Hoping to build upon the initial success she had seen with Memories in the Making, Iwamasa started looking for music-centered therapy programs when she came across the Tremble Clefs — an Arizona-based choir for people who have Parkinson’s disease — and decided to build on that idea.

She teamed up with the American Music Therapy Association and launched the first Sing Here Now choir in Portland during the fall of 2011. The Oregon chapter decided to expand this program by setting up a second Sing Here Now choir in Beaverton last spring and started laying the groundwork to create choirs outside the Portland area this fall as it expanded the services it offered from its regional offices in Eugene, Medford and Bend.

“People have been asking for them at our regional offices for quite some time,” Iwamasa said, explaining she chose Central Oregon as the site for the first non-Portland Sing Here Now choir because people like Smith, a Bend harpist and music teacher, had already stepped up to manage it.

Both Nate and K.T. Lund are grateful they’ve had the opportunity to take part in Sing Here Now’s first set of rehearsals and can sing in its first public performance two weeks from now.

K.T. Lund said the club “is so low key” and that she really appreciates there isn’t someone always correcting her whenever she missed a note or came off a little flat. She said she enjoys the Sing Here Now rehearsals so much that she’s brining friends along with her in hopes their voices will add to the group.

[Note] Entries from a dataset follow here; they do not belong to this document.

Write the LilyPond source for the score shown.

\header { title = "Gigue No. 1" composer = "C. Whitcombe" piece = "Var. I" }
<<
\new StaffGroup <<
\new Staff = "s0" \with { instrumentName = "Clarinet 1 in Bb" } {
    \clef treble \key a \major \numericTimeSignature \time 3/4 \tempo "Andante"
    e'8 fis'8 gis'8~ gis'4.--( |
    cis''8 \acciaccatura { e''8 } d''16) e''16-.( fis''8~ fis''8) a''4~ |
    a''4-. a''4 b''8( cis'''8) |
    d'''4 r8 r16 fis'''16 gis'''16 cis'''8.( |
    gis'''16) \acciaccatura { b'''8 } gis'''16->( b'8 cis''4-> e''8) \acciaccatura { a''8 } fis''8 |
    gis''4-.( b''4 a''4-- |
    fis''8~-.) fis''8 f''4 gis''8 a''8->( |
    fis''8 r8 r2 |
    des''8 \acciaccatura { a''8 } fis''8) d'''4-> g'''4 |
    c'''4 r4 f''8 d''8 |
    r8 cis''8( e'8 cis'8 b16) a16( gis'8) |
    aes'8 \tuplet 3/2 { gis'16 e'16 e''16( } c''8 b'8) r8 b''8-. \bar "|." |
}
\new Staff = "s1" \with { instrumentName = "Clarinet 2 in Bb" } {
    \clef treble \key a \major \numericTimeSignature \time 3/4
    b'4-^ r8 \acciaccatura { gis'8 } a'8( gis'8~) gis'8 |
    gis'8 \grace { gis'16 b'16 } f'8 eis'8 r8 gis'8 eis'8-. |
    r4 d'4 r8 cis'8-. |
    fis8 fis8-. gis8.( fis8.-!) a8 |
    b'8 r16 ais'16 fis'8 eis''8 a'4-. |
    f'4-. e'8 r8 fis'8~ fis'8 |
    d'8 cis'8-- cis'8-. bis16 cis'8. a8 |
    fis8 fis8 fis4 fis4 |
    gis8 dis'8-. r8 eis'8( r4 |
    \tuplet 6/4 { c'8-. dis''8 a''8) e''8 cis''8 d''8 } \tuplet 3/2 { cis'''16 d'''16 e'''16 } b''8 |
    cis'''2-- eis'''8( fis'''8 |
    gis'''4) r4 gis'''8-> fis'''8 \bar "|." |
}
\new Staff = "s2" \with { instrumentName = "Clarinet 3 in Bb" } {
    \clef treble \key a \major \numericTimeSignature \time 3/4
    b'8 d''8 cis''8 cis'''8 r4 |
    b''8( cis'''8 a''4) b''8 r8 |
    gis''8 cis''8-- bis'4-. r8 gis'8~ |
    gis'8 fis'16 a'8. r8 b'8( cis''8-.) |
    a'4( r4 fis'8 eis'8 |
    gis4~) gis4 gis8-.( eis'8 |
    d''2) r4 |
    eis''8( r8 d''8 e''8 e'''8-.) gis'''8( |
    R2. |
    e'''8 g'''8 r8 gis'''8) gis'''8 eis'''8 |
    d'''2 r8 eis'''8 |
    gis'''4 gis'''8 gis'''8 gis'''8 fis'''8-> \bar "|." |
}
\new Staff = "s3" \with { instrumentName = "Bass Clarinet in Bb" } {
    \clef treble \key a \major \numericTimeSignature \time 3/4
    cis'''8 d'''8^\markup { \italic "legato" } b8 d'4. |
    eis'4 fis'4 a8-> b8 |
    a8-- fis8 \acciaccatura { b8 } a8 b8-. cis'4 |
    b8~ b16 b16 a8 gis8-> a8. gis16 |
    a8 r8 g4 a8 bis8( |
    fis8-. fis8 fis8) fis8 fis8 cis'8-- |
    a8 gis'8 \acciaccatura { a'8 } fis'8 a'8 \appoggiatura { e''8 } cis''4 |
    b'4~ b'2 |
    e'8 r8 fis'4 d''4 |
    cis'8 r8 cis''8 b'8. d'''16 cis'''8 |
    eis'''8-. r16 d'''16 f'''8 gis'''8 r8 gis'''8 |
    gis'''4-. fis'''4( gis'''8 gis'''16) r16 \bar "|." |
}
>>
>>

“Singing really brings people out in a way that other things don’t,” said Nate Lund, who enjoys watching the choir’s members come alive more than anything else. “In about five minutes after our first rehearsal everybody was rocking a little bit.”

— Reporter: 541-617-7816,

This article has been corrected. The original version omitted the co-creator or the original Sing Here Now chorus and misspelled Dawn Iwamasa’s last name. The Bulletin regrets the errors.